In theory, linked to a fixed exchange rate, Antigua’s prices stayed stable. Hotel rooms, tours, restaurants, and most visitor services are priced in US dollars or pegged to the EC dollar. So, US visitors did not suddenly see higher headline prices.
But their purchasing power changed. In real terms, their dollars did less. The effect showed up not in whether they travelled, but in how they spent. This is where discretionary spending patterns shifted.
The American still came, but once on the island, spending shifted: fewer private boat charters, fewer spa days, fewer art and jewellery purchases, for example. The result was a reduction in the flow of money into the small local businesses that depend on visitor expenditure.
At the same time, UK and European visitors enjoyed stronger currencies against the dollar. For them, Antigua felt more affordable. Their discretionary spending was often more robust, subtly reshaping the mix of tourism demand through the year.
The US Dollar: Still the World’s Financial Spine
Despite all this, the dollar remains the core of the global financial system as 2026 begins.
It is still the primary global trading currency, the dominant commodity pricing currency, the world’s main reserve currency, and the anchor of global debt, banking, and settlement systems. No other currency offers the depth, liquidity, legal certainty, and institutional trust that the dollar does. The United States still hosts the world’s largest consumer market and deepest capital markets. That makes the dollar more than a currency. It is infrastructure.

Even in 2025, when investors questioned US policy, they did not abandon the dollar. They hedged. They diversified. But they stayed inside the system.
Where BRICS and Latin America Fit In
The expanding BRICS bloc and growing Latin American engagement with alternative financial systems reflect a global push to reduce over-dependence on any one currency. Countries are experimenting with local-currency trade, alternative payment systems, and new development banks.
For the Caribbean, this matters. It opens the door to new sources of infrastructure and tourism investment, broader trade financing options, and long-term reserve diversification
But it does not replace the dollar. Even many BRICS-linked trade agreements still convert through it. BRICS is widening the map. The dollar still holds the compass.
Looking Ahead to 2026
As 2026 unfolds, the Caribbean sits inside a shifting global system.
A softer dollar means continued pressure on import prices. It means careful management of inflation. It means tourism strategies that speak not just to US visitors, but to UK and European markets whose currencies carry more weight.

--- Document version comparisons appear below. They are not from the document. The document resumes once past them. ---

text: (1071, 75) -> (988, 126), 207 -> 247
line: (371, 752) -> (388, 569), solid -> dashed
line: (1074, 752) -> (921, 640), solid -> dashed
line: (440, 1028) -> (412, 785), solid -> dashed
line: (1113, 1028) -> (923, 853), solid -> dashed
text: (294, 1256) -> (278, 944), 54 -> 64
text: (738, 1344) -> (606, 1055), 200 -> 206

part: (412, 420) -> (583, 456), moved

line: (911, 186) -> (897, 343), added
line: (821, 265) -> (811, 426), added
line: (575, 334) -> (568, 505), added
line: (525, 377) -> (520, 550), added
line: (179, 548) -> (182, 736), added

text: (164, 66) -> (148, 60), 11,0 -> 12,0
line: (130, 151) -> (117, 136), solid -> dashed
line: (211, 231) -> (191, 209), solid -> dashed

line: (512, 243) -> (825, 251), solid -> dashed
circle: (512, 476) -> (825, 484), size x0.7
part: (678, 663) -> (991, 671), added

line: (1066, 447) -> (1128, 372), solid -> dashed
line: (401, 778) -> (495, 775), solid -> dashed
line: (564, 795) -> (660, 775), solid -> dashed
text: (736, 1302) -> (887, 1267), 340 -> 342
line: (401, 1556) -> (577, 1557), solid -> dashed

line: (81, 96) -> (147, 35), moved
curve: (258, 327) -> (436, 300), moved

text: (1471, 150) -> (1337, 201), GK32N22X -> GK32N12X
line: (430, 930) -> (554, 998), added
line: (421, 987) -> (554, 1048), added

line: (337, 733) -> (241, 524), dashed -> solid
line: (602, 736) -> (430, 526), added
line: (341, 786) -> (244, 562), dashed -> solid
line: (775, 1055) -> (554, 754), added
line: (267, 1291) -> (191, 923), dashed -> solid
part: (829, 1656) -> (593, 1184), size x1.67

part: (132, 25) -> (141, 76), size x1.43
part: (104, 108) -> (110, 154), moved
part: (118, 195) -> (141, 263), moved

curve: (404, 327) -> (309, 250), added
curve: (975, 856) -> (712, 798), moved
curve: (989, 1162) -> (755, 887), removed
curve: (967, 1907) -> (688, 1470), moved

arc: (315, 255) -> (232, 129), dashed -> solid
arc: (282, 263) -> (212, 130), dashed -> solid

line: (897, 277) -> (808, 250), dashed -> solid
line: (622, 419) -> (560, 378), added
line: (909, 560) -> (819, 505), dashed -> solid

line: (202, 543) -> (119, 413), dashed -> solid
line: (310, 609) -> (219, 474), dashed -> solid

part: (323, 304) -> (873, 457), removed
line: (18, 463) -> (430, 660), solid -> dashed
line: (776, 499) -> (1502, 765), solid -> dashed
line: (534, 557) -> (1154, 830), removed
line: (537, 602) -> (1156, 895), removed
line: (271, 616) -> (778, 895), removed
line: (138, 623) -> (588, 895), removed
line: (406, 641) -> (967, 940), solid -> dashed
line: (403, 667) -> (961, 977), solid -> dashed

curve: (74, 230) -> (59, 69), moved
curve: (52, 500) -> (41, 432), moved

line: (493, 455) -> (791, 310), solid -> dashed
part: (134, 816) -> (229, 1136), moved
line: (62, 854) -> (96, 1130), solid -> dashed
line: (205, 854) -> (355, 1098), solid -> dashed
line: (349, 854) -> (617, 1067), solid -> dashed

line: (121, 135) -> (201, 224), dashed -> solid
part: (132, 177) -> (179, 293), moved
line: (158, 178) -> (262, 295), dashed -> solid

For investors and currency traders, the era of easy dollar dominance has ended. Volatility is back. Capital moves more freely. But when global stress rises, money still runs to the greenback.
For small, open economies like Antigua and Barbuda, learning to navigate the space between dominance and economic diversification while managing our cost of living will define the next decade of survival and strategy.